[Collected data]
%%

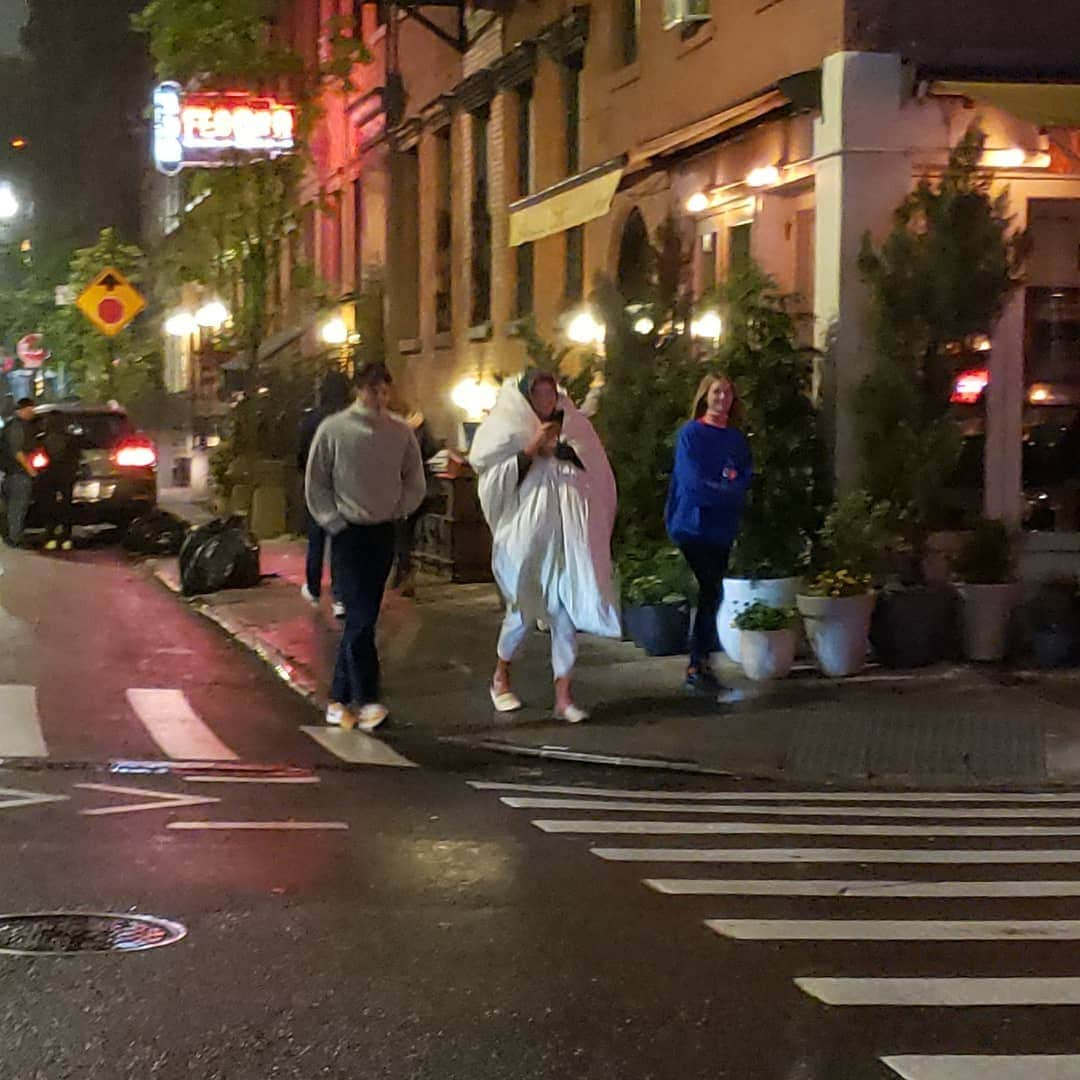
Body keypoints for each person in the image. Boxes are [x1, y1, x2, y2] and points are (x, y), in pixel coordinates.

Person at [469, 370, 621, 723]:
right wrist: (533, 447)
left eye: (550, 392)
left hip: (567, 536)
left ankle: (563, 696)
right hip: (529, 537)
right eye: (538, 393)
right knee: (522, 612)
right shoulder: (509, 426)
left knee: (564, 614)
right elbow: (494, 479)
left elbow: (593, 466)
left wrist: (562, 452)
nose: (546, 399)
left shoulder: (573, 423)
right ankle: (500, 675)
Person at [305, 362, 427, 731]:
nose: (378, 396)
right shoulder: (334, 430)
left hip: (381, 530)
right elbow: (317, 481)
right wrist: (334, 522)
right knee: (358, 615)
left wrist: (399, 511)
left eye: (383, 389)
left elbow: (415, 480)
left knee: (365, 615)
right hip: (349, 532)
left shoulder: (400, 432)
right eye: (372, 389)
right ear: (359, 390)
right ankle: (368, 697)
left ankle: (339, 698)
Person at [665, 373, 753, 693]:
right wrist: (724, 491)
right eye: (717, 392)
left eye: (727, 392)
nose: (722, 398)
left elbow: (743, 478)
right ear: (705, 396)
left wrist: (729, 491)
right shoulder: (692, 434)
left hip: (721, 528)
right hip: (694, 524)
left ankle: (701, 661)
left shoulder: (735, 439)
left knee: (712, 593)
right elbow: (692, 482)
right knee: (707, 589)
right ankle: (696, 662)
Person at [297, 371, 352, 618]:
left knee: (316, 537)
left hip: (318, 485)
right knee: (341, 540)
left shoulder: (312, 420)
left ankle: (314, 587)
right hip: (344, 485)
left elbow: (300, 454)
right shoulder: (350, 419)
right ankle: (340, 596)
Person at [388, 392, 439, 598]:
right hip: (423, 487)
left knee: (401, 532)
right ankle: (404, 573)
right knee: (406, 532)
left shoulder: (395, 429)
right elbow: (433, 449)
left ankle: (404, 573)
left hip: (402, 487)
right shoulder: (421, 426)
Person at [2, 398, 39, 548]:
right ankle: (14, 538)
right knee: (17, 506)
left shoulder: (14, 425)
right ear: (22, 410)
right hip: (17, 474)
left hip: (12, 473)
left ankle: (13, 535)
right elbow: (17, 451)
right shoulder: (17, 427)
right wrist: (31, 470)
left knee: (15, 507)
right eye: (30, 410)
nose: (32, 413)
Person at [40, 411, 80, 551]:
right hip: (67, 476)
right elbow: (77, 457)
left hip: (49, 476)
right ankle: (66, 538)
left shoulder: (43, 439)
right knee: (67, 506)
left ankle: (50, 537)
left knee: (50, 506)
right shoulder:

%%

### Required action
The line with "left ankle: (13, 535)" and all lines after it through the end of the data above: write these out exactly and add nothing.

### Solution
left ankle: (13, 535)
right elbow: (17, 451)
right shoulder: (17, 427)
right wrist: (31, 470)
left knee: (15, 507)
right eye: (30, 410)
nose: (32, 413)
Person at [40, 411, 80, 551]:
right hip: (67, 476)
right elbow: (77, 457)
left hip: (49, 476)
right ankle: (66, 538)
left shoulder: (43, 439)
right knee: (67, 506)
left ankle: (50, 537)
left knee: (50, 506)
right shoulder:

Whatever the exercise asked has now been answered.